**Task requirements**
Please repeat the entries exactly as they appear and omit any images.

**Provided data**
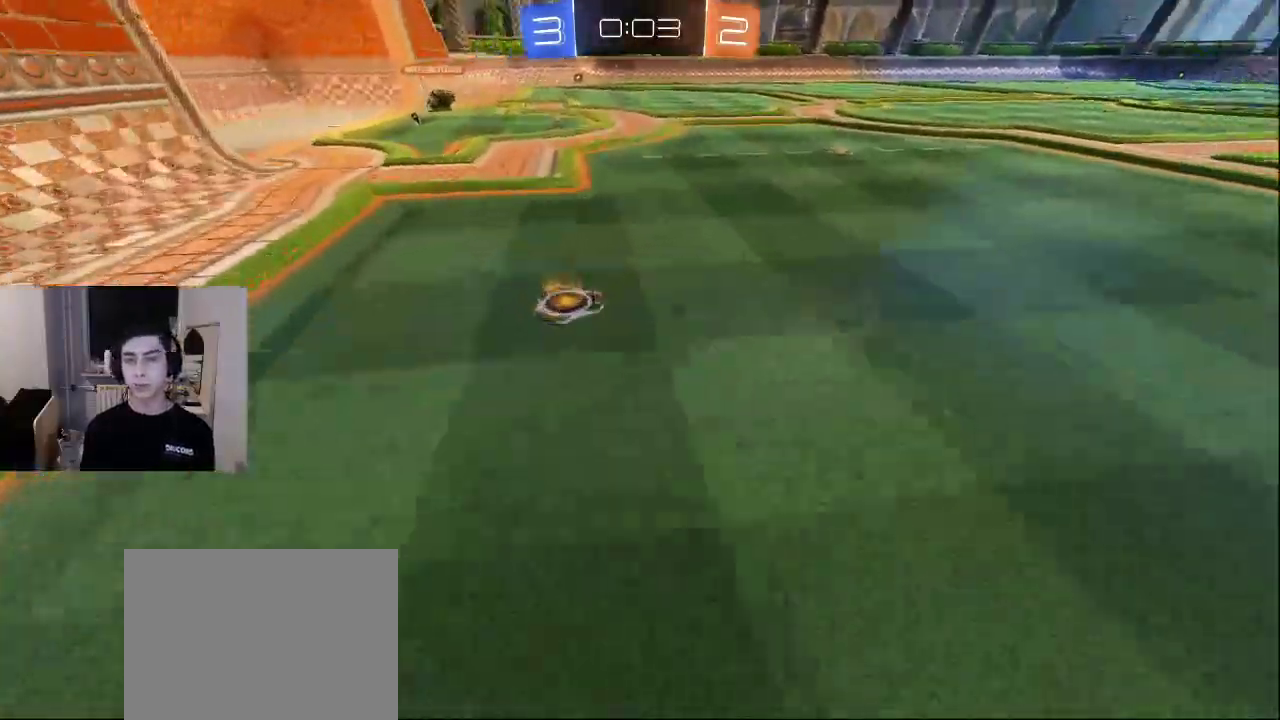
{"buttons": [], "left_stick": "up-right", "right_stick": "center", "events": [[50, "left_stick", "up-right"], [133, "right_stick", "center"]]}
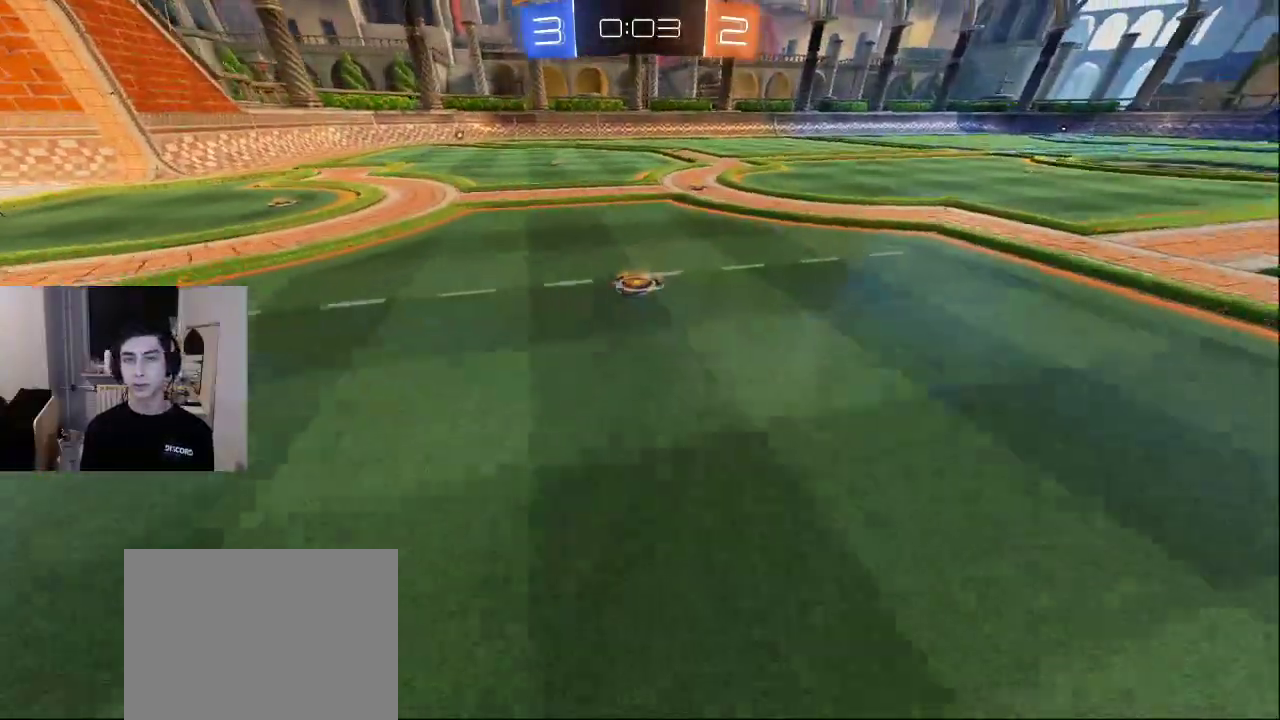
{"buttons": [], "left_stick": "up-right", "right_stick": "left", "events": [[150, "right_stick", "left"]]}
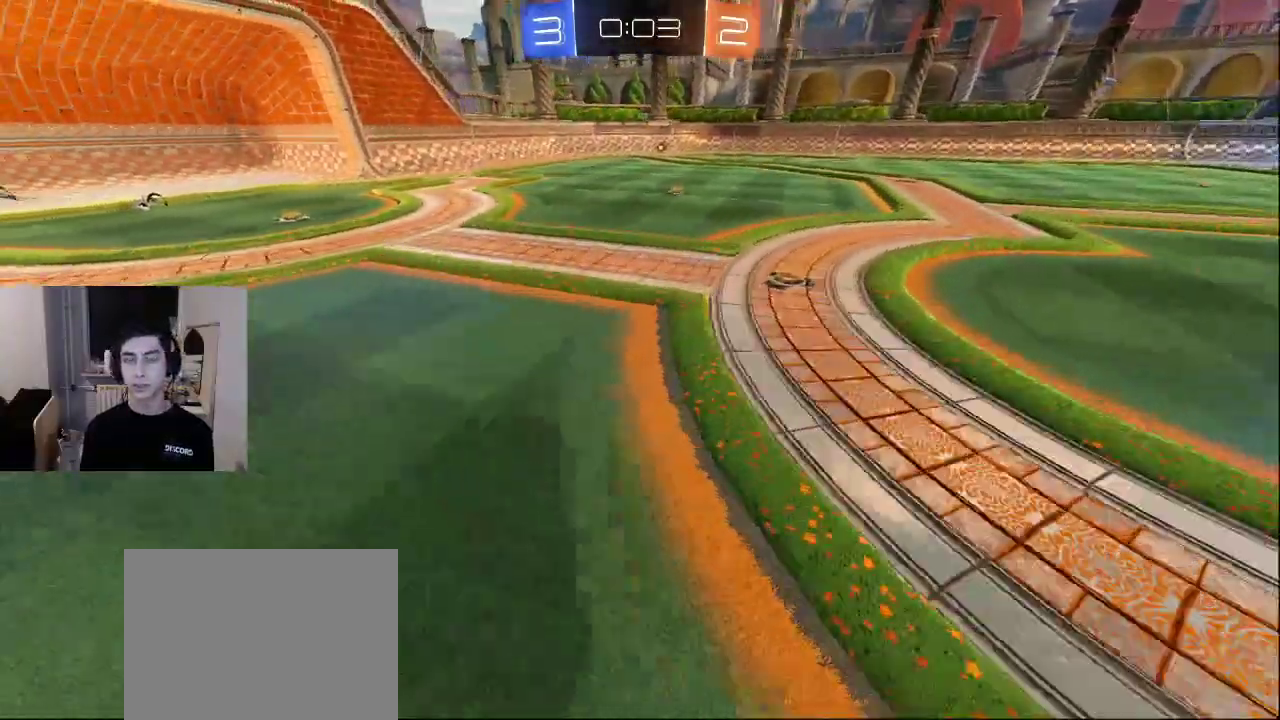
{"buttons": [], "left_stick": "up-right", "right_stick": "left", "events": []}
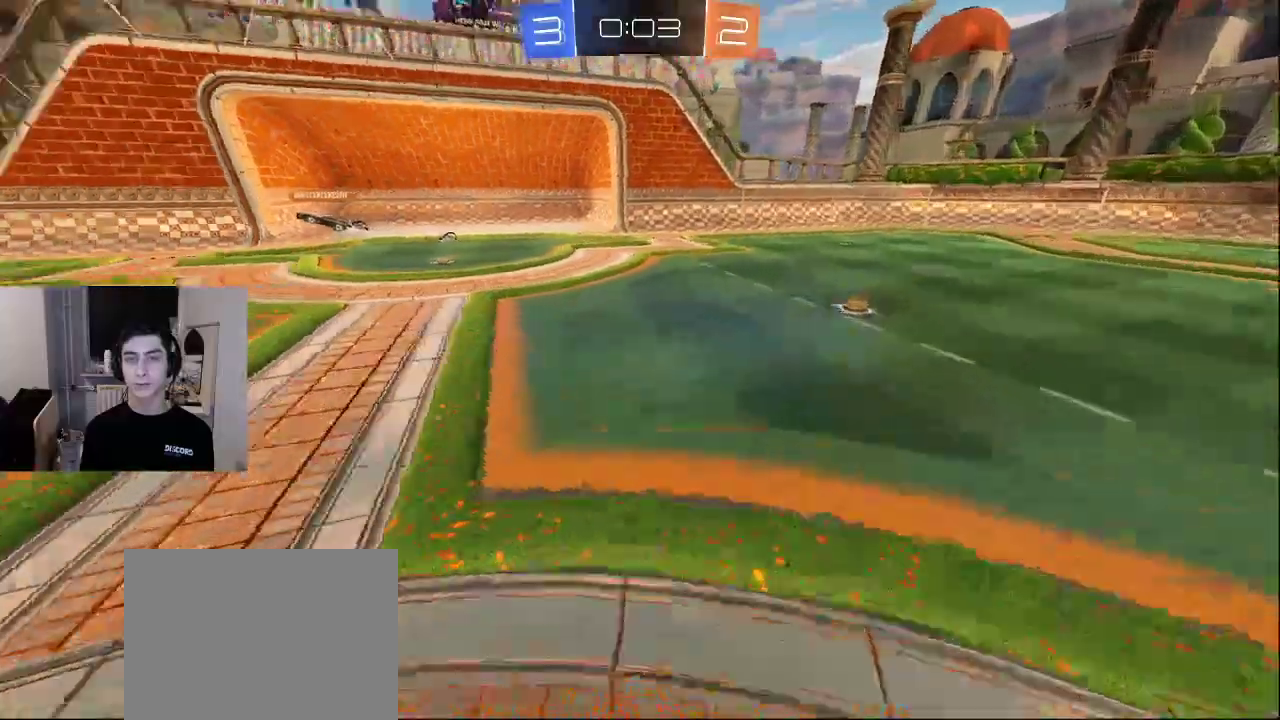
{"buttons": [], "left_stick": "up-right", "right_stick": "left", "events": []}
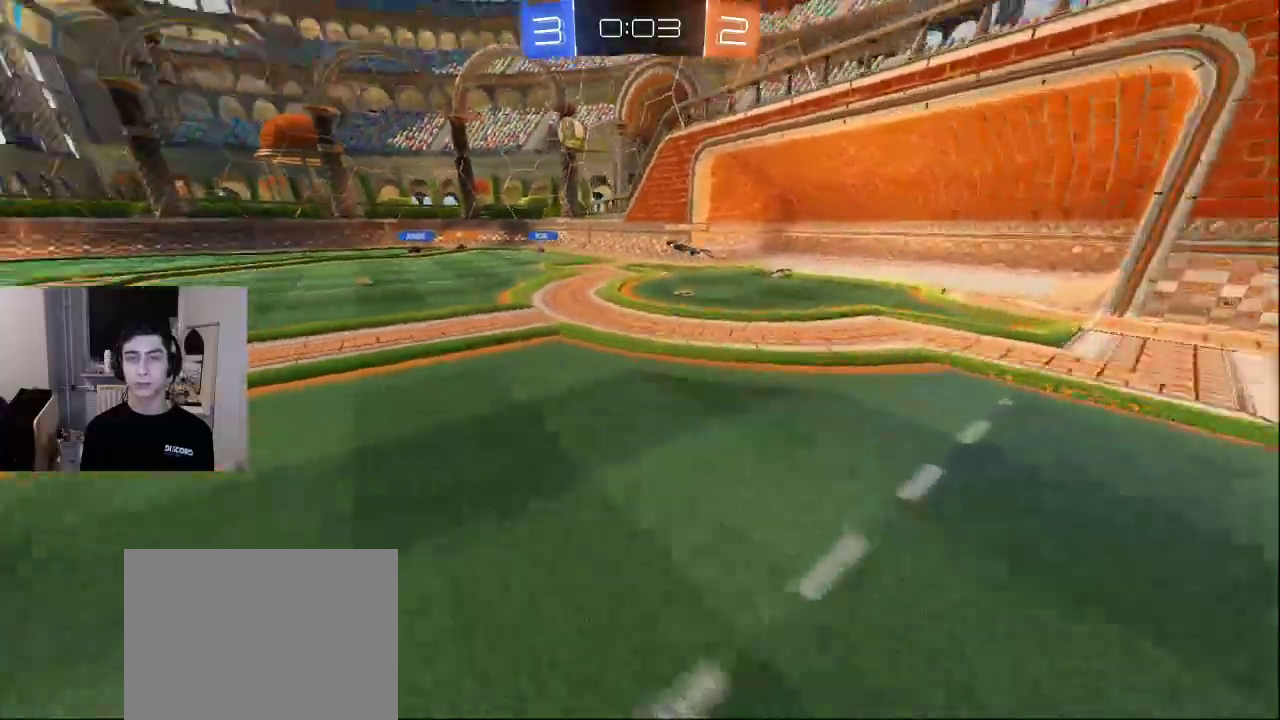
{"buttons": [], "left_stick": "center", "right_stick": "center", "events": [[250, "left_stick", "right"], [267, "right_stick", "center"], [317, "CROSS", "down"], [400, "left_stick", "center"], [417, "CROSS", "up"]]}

**Completed task**
{"buttons": [], "left_stick": "up-right", "right_stick": "center", "events": [[50, "left_stick", "up-right"], [133, "right_stick", "center"]]}
{"buttons": [], "left_stick": "up-right", "right_stick": "left", "events": [[150, "right_stick", "left"]]}
{"buttons": [], "left_stick": "up-right", "right_stick": "left", "events": []}
{"buttons": [], "left_stick": "up-right", "right_stick": "left", "events": []}
{"buttons": [], "left_stick": "center", "right_stick": "center", "events": [[250, "left_stick", "right"], [267, "right_stick", "center"], [317, "CROSS", "down"], [400, "left_stick", "center"], [417, "CROSS", "up"]]}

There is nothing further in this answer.